When I hold on to pain and abuse from my past, I relive it again and again. When I harbor hate for someone’s past behavior, I relive it again and again. An endless loop of self-abuse. Releasing the violations of the past do not excuse them. Releasing the memories frees the constriction I have placed on myself, on my tender heart, and allows me to live my life fully, honestly and freely.
My daughter is my teacher. I hated the fact she was born with two liver diseases and for years I carried the burden that it was my fault. She hated her disease and hated her body. I fought against my guilt. She fought against her diagnosis.

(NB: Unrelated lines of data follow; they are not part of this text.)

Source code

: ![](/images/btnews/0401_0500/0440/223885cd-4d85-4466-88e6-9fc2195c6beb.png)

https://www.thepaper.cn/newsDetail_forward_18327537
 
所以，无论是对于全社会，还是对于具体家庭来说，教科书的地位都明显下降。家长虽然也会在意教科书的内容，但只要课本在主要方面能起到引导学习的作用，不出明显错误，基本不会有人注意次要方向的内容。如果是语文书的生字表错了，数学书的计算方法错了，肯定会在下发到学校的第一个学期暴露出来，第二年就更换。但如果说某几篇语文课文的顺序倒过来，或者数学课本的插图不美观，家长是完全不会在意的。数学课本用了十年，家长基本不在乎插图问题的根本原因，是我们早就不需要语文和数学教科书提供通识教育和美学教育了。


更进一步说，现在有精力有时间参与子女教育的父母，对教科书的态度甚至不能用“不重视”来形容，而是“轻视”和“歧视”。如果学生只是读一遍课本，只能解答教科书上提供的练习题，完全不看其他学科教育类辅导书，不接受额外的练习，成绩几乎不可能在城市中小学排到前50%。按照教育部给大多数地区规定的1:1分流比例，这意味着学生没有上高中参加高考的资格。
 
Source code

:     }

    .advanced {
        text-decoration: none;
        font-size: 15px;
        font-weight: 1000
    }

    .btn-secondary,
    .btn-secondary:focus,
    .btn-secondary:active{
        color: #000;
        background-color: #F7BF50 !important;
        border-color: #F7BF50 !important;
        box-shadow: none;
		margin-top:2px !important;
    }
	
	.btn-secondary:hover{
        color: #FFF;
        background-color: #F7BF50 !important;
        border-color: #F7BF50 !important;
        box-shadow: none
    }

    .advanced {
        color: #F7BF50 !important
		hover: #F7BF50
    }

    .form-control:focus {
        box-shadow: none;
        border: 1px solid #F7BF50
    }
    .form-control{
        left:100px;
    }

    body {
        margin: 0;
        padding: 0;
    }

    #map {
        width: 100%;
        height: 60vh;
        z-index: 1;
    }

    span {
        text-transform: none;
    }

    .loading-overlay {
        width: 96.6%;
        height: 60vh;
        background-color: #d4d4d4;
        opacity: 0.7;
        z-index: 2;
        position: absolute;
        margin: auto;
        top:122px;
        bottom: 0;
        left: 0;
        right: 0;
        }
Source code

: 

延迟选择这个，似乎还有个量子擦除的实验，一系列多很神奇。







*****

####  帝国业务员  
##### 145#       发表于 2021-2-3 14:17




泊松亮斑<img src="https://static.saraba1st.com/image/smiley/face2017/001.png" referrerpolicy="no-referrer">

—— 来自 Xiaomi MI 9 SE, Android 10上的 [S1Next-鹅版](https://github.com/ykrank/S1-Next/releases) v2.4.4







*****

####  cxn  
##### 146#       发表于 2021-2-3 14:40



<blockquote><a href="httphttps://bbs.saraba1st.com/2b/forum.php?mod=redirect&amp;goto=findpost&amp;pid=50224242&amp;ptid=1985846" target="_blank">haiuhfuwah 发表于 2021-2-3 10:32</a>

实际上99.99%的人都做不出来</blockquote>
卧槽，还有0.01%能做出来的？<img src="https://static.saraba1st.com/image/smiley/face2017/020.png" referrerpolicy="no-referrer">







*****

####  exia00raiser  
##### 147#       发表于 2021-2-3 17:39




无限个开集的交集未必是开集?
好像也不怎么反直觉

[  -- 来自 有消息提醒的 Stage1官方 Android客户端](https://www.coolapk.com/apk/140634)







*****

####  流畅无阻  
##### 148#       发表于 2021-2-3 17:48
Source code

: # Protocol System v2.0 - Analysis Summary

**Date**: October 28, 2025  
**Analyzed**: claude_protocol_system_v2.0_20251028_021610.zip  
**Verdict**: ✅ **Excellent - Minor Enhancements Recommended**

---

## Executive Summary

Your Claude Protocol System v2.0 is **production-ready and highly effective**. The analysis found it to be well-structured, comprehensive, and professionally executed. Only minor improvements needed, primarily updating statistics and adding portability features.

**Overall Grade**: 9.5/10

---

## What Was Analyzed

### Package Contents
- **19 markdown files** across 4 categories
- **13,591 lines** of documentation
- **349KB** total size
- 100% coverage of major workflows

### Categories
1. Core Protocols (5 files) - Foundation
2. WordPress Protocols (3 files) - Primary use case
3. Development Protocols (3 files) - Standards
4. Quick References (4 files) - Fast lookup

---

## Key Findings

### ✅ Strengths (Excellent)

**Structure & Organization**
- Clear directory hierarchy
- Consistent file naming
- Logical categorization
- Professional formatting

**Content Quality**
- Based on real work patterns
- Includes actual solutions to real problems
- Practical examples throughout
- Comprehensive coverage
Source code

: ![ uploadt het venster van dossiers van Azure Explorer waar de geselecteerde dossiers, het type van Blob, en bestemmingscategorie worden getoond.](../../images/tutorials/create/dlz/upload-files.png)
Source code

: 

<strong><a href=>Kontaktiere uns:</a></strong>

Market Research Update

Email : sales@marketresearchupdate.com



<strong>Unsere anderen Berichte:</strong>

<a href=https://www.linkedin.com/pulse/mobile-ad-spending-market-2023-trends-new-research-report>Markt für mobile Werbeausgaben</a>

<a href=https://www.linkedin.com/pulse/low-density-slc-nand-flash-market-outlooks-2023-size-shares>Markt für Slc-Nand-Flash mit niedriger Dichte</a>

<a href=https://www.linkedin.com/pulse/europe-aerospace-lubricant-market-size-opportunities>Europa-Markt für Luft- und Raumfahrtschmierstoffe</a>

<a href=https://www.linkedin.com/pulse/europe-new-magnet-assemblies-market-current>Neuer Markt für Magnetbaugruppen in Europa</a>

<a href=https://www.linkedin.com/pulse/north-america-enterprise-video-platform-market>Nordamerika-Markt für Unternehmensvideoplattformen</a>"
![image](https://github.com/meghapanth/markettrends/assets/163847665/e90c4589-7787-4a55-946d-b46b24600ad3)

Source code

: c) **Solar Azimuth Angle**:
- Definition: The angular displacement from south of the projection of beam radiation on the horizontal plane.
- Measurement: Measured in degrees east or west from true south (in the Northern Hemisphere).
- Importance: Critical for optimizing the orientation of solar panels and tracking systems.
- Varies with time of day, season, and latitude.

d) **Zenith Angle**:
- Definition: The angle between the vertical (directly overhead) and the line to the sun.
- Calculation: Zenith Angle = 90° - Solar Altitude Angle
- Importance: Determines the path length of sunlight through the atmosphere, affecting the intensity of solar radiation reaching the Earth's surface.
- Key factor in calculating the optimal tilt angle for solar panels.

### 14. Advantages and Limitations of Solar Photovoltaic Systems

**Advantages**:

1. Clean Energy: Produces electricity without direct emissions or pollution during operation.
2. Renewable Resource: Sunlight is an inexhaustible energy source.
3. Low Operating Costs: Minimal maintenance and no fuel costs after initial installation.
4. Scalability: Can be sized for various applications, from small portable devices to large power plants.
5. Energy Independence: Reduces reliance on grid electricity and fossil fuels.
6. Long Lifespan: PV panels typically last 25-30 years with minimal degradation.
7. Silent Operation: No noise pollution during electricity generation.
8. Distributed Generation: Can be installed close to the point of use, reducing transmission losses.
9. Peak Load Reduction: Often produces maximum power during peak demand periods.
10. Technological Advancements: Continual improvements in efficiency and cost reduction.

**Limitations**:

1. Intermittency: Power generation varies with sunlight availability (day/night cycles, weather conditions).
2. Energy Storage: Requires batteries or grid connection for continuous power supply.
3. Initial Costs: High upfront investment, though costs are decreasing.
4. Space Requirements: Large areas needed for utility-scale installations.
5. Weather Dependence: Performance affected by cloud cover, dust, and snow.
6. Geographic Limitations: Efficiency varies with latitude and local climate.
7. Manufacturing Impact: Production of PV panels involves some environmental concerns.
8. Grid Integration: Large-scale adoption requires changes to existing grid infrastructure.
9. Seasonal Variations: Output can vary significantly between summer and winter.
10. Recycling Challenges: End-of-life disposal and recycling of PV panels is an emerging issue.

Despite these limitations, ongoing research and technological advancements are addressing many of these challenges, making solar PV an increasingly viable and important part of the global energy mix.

We were both angry and often screamed at each other. We loved each other. We hated the circumstances. I’m remembering an incident in a car ride to another hospital visit when she was around 26 years old. She was pissed and didn’t want to undergo another procedure. She had a meltdown on the highway while I was driving. Screaming and wailing at the top of her lungs. The more she cried the more pain she was in.
I was driven to the point of desperation and I said to her, “This disease is not going away. I want it to go away and God knows I’ve tried.” I know she doesn’t want to hear this. I imagine her eyes rolling as usual. I’ve said it many times in her anguish and in my anguish. “Life may be easier if you accept this disease in your life.”
She screamed, “Mom, I can’t accept it because it’s going to kill me!” At this point, we are yelling back and forth at each other, almost screaming while I’m driving along.
Tears are flowing down my cheeks too as I’m crying and talking. I said, “it just feels like it’s going to kill you, but if you accept it into your life, it’s going to give you something to work with instead of fight against.”
Then I told her my story with fibromyalgia. Every day, I waged a war with fibro. I can’t have you in my life because I can’t work. I can’t have you in my life because I can’t play racquetball any more. I can’t have you in my life cause I can’t have a life. There is nothing left of me. I am a useless person. I have no meaning. I’m just a lump on the couch, day by day, waiting for the minutes to pass by. I can’t. I won’t.
I reached a point of no return when I walked into my doctor’s office. I had had it. I was in so much pain I couldn’t stand it any more. I felt like a volcano ready to blow. I checked in with the receptionist and was pacing. The nurse came out to get me and asked how I was. I exploded and I burst into tears screaming I couldn’t take the pain any more. I couldn’t stand it. I was desperate. I reached a point of no return. Nothing helped me relieve the pain. It felt like someone was standing there with a knife just jabbing me over and over again and I cried uncle. It was at this point I stopped fighting. STOP FIGHTING. This disease is not going away. This condition is not going away. The reality of this disease is not going away UNLESS and UNTIL I stop the fight and allow it into my life.
Taking a breath here, of course, nothing is easy. We all wage war with that which we don’t want. Usually it goes away when we grimace and scream and fight and kick our way through something, but when life changing events happen, they don’t go away. They persist and we resist. The key we hold is our acceptance to this change. If we accept the disease, the disturbance, the big elephant in the room, a miraculous thing happens. The way we perceive our challenge changes and we start accommodating ourselves around the event. We open our brains to new ideas to compromise around that which is not moving and suddenly we are moving again.
My daughter and I were speeding along the highway fighting up hill. She said to me, “I don’t know why, but I feel calmer.” She started easing into her calmness and relaxed more and more.